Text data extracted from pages
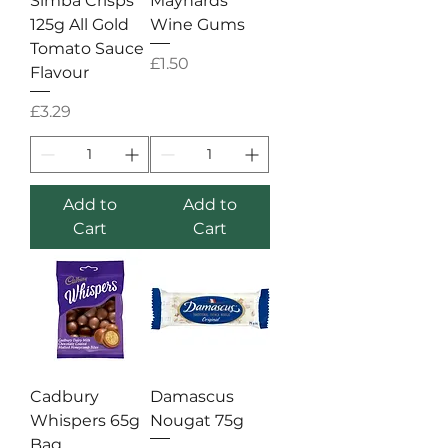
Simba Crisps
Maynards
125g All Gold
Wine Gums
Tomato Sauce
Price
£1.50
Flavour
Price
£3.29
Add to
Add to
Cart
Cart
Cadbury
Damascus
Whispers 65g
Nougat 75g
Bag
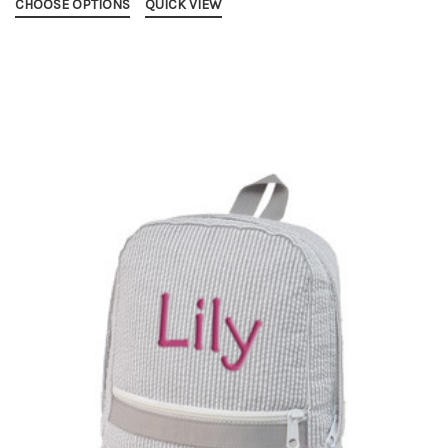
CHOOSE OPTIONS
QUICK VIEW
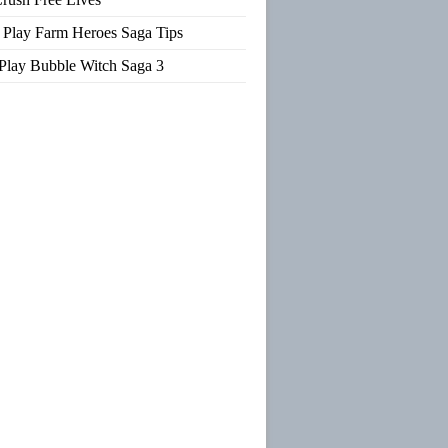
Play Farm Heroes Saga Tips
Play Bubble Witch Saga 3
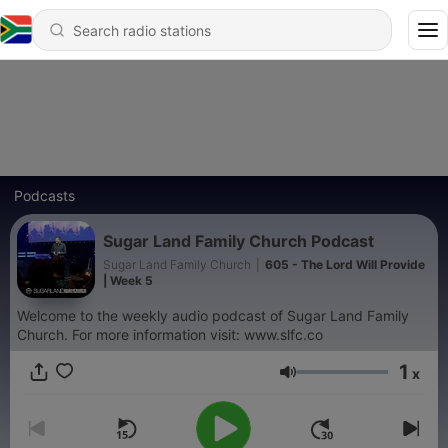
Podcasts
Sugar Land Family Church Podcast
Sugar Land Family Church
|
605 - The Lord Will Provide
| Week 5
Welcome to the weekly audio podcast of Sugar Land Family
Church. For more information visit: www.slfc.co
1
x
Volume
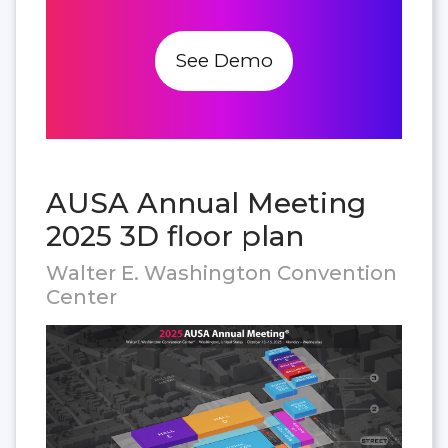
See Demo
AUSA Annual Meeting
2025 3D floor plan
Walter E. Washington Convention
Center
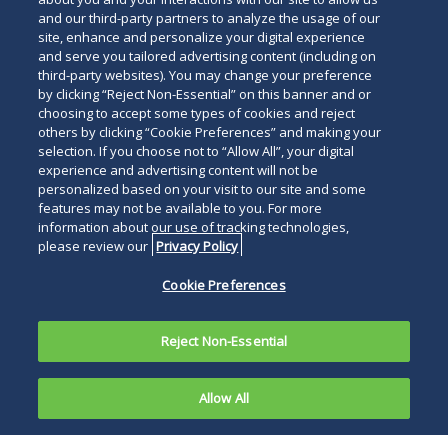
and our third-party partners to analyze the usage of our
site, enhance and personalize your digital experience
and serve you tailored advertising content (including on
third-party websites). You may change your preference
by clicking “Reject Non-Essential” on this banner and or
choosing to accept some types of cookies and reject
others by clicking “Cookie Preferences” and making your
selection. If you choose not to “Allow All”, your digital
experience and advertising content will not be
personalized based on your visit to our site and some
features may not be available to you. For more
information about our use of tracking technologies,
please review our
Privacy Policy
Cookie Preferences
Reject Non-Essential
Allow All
--
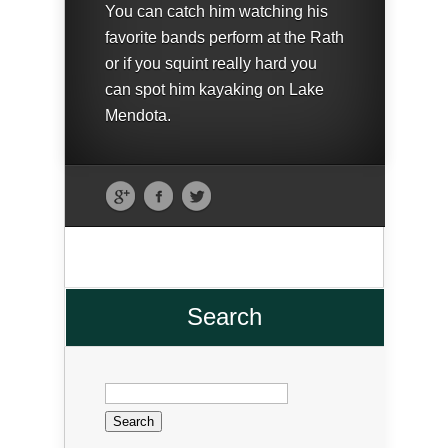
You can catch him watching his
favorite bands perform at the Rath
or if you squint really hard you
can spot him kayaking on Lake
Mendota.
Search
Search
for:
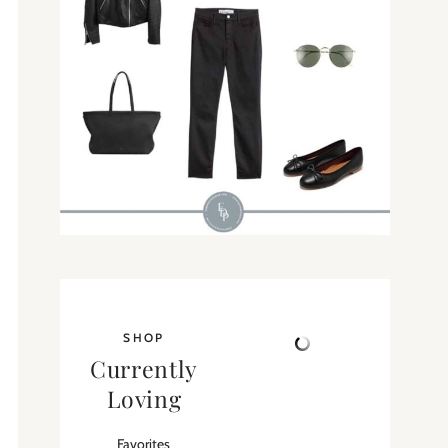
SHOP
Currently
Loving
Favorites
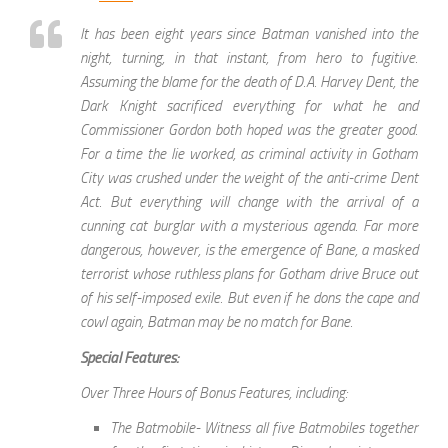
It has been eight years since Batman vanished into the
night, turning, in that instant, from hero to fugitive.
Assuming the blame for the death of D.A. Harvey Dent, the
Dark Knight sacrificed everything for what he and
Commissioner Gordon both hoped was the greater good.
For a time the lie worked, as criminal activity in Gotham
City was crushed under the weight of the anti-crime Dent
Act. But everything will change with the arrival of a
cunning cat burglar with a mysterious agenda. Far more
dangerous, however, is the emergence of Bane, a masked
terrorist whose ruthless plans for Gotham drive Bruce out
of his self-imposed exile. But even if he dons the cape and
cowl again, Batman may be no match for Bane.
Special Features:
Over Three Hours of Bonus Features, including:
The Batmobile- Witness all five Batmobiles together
==
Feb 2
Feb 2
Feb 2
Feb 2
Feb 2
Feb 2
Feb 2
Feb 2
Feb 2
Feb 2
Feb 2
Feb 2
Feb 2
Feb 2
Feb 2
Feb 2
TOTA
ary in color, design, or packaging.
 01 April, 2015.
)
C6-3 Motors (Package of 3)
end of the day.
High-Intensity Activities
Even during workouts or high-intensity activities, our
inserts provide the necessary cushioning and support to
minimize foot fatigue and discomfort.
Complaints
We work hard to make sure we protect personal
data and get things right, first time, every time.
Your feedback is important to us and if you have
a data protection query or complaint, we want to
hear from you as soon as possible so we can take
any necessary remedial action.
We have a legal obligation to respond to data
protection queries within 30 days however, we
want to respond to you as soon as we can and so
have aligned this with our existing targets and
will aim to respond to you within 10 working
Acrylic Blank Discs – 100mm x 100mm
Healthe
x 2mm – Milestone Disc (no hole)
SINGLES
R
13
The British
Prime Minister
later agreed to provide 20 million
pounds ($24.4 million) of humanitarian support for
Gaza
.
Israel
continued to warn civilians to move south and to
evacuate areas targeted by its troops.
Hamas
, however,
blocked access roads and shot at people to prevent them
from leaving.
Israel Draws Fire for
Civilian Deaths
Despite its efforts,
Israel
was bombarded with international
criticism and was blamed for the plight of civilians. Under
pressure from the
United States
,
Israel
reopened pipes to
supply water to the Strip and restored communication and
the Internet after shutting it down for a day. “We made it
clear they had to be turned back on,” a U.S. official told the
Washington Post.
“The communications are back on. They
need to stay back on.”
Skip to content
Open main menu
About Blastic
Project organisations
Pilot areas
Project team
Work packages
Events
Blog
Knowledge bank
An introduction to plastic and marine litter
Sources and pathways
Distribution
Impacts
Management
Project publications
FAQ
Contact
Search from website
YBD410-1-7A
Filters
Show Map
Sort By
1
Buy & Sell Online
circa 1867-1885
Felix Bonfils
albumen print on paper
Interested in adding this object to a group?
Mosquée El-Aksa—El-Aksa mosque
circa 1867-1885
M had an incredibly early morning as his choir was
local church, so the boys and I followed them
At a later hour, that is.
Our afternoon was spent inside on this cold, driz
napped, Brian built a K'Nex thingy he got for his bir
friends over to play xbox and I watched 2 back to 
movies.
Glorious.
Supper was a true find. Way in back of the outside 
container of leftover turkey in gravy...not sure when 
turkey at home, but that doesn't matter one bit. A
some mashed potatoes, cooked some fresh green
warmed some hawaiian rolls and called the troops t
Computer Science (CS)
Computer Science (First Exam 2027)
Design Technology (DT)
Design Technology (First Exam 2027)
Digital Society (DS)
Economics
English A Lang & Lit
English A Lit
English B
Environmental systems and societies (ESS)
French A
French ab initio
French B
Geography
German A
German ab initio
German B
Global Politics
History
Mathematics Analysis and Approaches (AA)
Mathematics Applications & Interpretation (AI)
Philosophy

What is required:
Report every line of the listing above that contains the word "Land", copying each such line in full.

Answer section:
Sugar Land Family Church Podcast
Sugar Land Family Church
Welcome to the weekly audio podcast of Sugar Land Family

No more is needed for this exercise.